The only reason this might seem out of the ordinary is because they live in a small motorhome at a state campground where they are hosts.
Because they are camp hosts they have access to firewood. They are hooked up to running water and electricity, but don’t buy propane very often because they grill over an open fire. Hot water for washing dishes or cleaning is heated over the fire as well. Cleaning up is done at the campground showers. Communication is on basic cell phones with prepaid cards. Wi-fi is sporadic at best. Their secondary vehicle is currently not running. Jared spends two to four hours a day selling firewood and handling minor issues in exchange for the campsite and hookups. They both work part time to pay for food and other necessities. Since they work very close to the campsite they take public transportation to and from work.
Unlike almost everyone else I know, they actually enjoy their jobs. Within five minutes of conversation you will hear from them how beautiful life is. Michele will tell you how much happier they are now that they are somewhere “with oxygen in the air” as opposed to a big city. While I was there we hiked to the top of a large hill near the campground with a 100-mile view of the ocean and surrounding hills. “Welcome to my backyard” she said while smiling.
The work-spend treadmill is at best stressful. While I was with them I felt no tension or anger. It was beyond relaxing.
I realize it was a vacation.
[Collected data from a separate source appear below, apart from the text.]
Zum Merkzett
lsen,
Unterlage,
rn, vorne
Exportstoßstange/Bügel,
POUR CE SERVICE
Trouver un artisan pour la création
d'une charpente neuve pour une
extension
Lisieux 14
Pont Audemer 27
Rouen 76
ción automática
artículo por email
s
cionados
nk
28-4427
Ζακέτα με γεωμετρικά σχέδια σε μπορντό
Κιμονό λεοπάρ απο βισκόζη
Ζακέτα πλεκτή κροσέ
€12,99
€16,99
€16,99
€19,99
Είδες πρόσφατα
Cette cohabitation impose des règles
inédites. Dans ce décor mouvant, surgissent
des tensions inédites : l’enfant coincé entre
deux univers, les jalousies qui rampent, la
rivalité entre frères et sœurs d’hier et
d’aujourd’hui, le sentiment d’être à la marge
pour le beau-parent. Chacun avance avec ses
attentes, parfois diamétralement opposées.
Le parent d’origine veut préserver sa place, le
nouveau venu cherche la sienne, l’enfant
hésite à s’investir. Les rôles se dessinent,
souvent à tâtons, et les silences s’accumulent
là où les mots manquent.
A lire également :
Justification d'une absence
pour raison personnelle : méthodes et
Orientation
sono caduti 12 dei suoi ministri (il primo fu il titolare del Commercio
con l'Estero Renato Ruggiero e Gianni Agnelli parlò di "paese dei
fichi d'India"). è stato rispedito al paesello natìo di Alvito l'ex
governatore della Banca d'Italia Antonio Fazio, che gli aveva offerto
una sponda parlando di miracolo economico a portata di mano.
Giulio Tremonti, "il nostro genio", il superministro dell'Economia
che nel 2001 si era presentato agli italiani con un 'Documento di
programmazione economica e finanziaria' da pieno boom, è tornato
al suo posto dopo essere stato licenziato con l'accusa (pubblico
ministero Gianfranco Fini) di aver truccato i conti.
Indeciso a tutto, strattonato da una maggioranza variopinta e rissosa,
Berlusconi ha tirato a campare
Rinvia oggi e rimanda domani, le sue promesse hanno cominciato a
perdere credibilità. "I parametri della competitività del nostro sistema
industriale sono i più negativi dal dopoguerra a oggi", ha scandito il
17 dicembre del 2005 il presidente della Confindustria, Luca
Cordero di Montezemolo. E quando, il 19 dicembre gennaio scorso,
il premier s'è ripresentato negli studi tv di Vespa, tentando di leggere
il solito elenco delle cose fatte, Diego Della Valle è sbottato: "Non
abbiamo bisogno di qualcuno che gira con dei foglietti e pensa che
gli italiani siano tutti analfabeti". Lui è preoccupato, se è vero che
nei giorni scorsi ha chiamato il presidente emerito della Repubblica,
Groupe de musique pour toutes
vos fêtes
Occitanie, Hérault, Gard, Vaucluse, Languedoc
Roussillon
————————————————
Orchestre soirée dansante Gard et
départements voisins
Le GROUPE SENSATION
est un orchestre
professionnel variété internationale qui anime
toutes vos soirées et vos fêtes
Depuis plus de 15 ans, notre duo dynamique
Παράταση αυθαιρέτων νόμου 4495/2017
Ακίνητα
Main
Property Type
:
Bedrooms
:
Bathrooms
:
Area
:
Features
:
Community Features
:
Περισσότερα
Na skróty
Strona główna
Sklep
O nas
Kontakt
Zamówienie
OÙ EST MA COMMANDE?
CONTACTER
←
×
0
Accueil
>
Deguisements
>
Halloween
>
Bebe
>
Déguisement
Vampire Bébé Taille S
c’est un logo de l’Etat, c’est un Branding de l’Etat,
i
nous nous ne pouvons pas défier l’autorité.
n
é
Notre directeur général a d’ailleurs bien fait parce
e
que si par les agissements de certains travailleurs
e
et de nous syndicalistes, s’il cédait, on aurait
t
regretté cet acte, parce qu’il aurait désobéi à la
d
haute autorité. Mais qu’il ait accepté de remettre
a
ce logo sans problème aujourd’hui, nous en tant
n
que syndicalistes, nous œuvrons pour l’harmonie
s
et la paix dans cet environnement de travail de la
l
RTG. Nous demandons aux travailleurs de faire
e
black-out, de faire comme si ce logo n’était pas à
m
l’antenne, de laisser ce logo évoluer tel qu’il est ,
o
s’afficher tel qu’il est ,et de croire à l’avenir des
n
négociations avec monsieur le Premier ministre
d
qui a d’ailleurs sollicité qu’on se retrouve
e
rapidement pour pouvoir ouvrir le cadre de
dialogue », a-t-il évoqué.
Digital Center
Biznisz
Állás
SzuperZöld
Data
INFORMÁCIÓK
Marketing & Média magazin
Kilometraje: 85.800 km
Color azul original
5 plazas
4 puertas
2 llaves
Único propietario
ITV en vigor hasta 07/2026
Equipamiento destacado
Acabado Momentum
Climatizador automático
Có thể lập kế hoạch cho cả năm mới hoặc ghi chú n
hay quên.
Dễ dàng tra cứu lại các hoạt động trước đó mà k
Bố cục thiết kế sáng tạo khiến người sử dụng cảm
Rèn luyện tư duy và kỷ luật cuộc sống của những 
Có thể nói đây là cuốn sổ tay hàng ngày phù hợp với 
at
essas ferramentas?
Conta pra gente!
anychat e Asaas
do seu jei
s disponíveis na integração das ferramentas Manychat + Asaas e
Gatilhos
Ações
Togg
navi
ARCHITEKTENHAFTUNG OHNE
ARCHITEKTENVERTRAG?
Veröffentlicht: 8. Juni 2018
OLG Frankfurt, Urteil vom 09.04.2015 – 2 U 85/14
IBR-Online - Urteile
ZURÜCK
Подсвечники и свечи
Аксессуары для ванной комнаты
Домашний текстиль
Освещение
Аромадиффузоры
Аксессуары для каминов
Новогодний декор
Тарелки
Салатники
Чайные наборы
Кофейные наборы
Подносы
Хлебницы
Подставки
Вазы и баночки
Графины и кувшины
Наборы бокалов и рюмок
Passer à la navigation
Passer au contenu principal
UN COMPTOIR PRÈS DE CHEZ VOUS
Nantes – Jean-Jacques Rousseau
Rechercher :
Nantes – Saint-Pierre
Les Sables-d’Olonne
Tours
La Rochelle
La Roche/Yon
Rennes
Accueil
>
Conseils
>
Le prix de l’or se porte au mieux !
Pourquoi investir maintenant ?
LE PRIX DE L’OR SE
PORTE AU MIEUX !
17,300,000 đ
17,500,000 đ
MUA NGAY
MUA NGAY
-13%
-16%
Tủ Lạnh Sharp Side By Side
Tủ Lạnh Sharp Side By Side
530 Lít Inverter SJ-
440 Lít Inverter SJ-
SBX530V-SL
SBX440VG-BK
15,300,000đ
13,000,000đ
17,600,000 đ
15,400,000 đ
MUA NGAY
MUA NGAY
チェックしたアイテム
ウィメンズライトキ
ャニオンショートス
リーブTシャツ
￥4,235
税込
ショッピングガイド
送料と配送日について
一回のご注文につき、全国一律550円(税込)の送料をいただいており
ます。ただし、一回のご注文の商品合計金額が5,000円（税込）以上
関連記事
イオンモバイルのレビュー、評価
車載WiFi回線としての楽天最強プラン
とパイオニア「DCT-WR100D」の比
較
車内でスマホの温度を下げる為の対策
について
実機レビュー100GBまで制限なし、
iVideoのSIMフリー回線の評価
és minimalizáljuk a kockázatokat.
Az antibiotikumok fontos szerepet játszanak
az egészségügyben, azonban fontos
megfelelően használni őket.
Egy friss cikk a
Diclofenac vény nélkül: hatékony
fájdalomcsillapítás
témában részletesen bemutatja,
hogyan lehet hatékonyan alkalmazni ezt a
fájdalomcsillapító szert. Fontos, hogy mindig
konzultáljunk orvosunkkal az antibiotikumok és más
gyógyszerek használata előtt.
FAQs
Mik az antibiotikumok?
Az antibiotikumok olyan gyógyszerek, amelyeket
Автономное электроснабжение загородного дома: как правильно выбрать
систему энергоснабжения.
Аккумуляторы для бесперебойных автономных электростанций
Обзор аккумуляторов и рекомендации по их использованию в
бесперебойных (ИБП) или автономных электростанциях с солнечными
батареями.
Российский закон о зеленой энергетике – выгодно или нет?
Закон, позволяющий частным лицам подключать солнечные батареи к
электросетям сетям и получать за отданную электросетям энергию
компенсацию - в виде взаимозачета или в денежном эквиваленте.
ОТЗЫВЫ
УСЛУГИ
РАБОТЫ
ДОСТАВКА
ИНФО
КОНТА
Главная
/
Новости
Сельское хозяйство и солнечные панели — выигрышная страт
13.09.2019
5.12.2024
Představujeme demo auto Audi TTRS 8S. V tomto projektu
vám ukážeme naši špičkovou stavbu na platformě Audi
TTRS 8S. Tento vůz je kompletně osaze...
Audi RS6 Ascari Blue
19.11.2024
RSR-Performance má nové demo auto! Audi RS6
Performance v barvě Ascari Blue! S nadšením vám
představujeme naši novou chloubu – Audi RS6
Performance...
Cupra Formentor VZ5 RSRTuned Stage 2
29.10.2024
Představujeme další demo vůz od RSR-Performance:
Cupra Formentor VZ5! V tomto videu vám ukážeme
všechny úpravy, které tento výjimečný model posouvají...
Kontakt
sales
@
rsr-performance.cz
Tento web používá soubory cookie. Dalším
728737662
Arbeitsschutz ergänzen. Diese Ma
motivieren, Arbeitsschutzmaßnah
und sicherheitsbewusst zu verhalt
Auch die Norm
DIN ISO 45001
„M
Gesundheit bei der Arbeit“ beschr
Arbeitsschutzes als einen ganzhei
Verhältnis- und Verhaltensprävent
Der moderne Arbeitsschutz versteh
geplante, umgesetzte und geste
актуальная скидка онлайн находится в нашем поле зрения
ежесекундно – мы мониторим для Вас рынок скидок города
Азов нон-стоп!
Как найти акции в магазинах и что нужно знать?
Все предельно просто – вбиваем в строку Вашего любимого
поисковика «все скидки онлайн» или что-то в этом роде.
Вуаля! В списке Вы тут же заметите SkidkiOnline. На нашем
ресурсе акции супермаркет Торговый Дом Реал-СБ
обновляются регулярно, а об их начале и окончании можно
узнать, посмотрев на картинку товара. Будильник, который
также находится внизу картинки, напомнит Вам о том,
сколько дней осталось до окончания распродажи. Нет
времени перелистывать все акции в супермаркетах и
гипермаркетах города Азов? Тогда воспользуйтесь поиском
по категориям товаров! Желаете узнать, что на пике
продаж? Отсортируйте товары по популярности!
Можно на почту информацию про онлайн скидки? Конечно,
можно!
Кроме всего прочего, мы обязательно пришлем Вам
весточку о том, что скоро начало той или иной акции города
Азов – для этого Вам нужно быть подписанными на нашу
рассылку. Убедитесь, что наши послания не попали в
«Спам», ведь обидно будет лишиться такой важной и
My personal challenge is to bring that peace back with me for inspiration. Our mission, fellow minimalists, is to find what we need to do to obtain that tranquility.
Consider that two people – younger than me, by the way – can find peace and harmony under conditions most of society would deem rough at best. Now think about all the clutter and “stuff” you have polluting your lives. All the bills, all the commitments, all the pressures. I always preach that you should eliminate the things you don’t need. Now I’m starting to believe that, just maybe, you should eliminate some things you do need.